ひみつノート

とりとめのないただの日記です。

白い巨塔(ドラマ)を観た

ちょうど、体調を崩して大学病院にかかることになっているのに、大学病院が祝日とかお盆休みで診てくれず、治療もなく2週間放置という最悪のタイミングで再放送を観たのにどハマりしてしまった。

白い巨塔は何回か観たことがあったので知っているけれども、大学病院の常識離れしたひどい部分をだいぶ脚色して描かれた物語だ。(脚色じゃなくて本当にあれぐらい酷いこともあるのかもしれないけど)

なので、体調が悪いのに大学病院に放置されている身としては最初観るのがつらく、観ながら自分の病気に対して悲観してしまったりもした。


けれども、演出の凄さ、教授陣の演技のふてぶてしさ、財前のカリスマ性と傍若無人ぶり、どこをとっても面白くて途中から夢中で観てしまった。財前はあんな大変な思いをして教授になったのに、なった瞬間から自業自得で患者を死なせ泥沼裁判になっていく。

そこもなんとか乗り越えたと思ったら裁判は覆され、不死の病に侵される財前。彼の人生は何だったのか。


当時リアルタイムで放送していた時は私も19歳くらいだったので、何を犠牲にしても出世したいという財前のギラつきが魅力的だった。反面、里見先生の融通のきかなさが理解出来ず、真面目すぎて嫌だと思っていた。あと東教授の娘さえこも、いけすかないと思っていた。

→ **作業指示**: ドラマ「白い巨塔」の感想日記から、「白い巨塔は何回か観たことがあ」を含む語句で始まり「前。彼の人生は何だったのか。」で終わる部分を、一字も変えずに書き写すこと。

→ **掲載一覧**:
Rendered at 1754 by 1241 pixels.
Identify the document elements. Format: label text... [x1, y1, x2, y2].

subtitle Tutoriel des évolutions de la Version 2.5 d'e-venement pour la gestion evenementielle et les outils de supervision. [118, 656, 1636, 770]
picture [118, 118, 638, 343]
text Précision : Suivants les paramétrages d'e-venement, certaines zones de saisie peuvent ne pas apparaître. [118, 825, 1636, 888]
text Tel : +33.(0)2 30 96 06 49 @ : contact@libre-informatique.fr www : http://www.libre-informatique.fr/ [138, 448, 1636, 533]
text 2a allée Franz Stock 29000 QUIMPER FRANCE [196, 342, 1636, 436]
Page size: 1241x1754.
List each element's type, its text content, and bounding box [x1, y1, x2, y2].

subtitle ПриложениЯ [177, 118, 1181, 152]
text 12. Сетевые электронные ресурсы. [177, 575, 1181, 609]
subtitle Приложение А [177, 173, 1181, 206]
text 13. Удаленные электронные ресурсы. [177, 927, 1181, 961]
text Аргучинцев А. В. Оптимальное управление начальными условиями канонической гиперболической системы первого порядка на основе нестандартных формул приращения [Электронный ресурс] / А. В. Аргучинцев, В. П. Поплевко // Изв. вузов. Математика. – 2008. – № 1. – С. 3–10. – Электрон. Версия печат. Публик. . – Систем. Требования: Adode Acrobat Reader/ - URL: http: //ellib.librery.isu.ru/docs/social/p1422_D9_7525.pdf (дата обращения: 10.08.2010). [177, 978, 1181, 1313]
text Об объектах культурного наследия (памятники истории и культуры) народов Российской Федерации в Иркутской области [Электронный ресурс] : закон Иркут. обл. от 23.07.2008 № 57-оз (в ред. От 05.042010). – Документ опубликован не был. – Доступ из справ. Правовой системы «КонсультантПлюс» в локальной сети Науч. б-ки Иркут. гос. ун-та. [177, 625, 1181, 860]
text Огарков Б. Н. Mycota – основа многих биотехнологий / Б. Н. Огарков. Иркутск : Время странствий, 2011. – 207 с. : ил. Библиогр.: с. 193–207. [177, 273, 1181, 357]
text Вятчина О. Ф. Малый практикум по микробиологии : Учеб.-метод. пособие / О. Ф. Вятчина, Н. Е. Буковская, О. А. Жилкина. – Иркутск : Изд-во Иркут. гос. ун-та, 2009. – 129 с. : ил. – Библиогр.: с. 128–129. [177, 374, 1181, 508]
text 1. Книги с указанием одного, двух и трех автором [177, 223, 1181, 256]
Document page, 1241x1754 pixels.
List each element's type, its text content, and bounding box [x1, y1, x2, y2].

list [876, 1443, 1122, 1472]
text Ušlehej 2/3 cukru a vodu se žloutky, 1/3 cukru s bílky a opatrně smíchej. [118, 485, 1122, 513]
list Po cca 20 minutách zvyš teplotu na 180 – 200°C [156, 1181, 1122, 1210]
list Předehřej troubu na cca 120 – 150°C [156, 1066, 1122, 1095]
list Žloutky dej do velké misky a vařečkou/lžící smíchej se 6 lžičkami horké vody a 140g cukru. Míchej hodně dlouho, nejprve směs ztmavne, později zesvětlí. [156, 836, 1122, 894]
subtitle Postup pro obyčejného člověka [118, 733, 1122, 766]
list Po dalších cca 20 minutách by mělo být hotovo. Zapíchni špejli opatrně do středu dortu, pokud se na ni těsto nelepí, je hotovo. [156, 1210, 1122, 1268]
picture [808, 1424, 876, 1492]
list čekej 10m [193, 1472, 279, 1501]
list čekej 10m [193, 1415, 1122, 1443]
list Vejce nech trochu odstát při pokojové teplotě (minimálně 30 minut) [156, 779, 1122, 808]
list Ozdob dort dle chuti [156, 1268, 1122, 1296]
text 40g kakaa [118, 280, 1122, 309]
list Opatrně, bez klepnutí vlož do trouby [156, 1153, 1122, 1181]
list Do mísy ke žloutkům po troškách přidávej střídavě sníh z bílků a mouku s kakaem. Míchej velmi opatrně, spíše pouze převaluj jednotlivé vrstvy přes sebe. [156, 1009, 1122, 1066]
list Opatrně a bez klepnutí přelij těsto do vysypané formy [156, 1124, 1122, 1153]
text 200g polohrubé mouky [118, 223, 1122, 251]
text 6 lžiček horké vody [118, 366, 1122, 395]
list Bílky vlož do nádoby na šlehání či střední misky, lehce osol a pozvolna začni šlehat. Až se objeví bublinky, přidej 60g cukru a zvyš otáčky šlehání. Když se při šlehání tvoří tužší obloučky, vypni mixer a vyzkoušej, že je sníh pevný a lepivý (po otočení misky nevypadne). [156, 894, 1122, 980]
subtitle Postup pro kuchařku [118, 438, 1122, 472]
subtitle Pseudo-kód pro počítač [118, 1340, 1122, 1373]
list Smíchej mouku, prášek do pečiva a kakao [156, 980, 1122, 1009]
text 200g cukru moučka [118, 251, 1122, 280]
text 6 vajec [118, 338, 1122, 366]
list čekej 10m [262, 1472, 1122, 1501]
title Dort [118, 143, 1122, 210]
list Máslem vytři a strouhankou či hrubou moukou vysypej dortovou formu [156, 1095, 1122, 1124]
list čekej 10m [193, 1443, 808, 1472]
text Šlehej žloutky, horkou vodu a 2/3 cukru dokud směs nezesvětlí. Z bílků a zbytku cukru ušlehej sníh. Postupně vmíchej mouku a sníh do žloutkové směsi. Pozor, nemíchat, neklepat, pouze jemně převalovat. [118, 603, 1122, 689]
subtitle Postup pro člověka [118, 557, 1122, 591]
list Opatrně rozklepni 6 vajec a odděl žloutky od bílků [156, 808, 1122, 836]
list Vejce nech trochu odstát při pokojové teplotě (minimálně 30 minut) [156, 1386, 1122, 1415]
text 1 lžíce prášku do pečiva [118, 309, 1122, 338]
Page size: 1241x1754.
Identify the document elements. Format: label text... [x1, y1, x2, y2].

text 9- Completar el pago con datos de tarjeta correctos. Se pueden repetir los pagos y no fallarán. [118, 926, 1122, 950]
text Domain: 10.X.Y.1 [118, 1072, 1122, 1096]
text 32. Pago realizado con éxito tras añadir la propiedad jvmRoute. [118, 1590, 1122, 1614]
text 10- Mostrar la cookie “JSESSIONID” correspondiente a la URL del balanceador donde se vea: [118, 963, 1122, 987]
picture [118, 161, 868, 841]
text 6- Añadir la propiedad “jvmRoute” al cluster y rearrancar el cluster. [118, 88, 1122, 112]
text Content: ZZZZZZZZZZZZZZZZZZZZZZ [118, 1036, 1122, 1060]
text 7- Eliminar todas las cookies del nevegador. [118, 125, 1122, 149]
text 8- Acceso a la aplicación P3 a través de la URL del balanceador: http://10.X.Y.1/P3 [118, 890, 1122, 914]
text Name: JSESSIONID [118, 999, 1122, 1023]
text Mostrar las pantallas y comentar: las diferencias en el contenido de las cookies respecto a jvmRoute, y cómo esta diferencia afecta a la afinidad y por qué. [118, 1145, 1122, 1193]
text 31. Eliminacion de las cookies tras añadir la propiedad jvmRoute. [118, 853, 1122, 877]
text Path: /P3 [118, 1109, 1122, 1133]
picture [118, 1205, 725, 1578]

→ **演習結果**:
白い巨塔は何回か観たことがあったので知っているけれども、大学病院の常識離れしたひどい部分をだいぶ脚色して描かれた物語だ。(脚色じゃなくて本当にあれぐらい酷いこともあるのかもしれないけど)

なので、体調が悪いのに大学病院に放置されている身としては最初観るのがつらく、観ながら自分の病気に対して悲観してしまったりもした。


けれども、演出の凄さ、教授陣の演技のふてぶてしさ、財前のカリスマ性と傍若無人ぶり、どこをとっても面白くて途中から夢中で観てしまった。財前はあんな大変な思いをして教授になったのに、なった瞬間から自業自得で患者を死なせ泥沼裁判になっていく。

そこもなんとか乗り越えたと思ったら裁判は覆され、不死の病に侵される財前。彼の人生は何だったのか。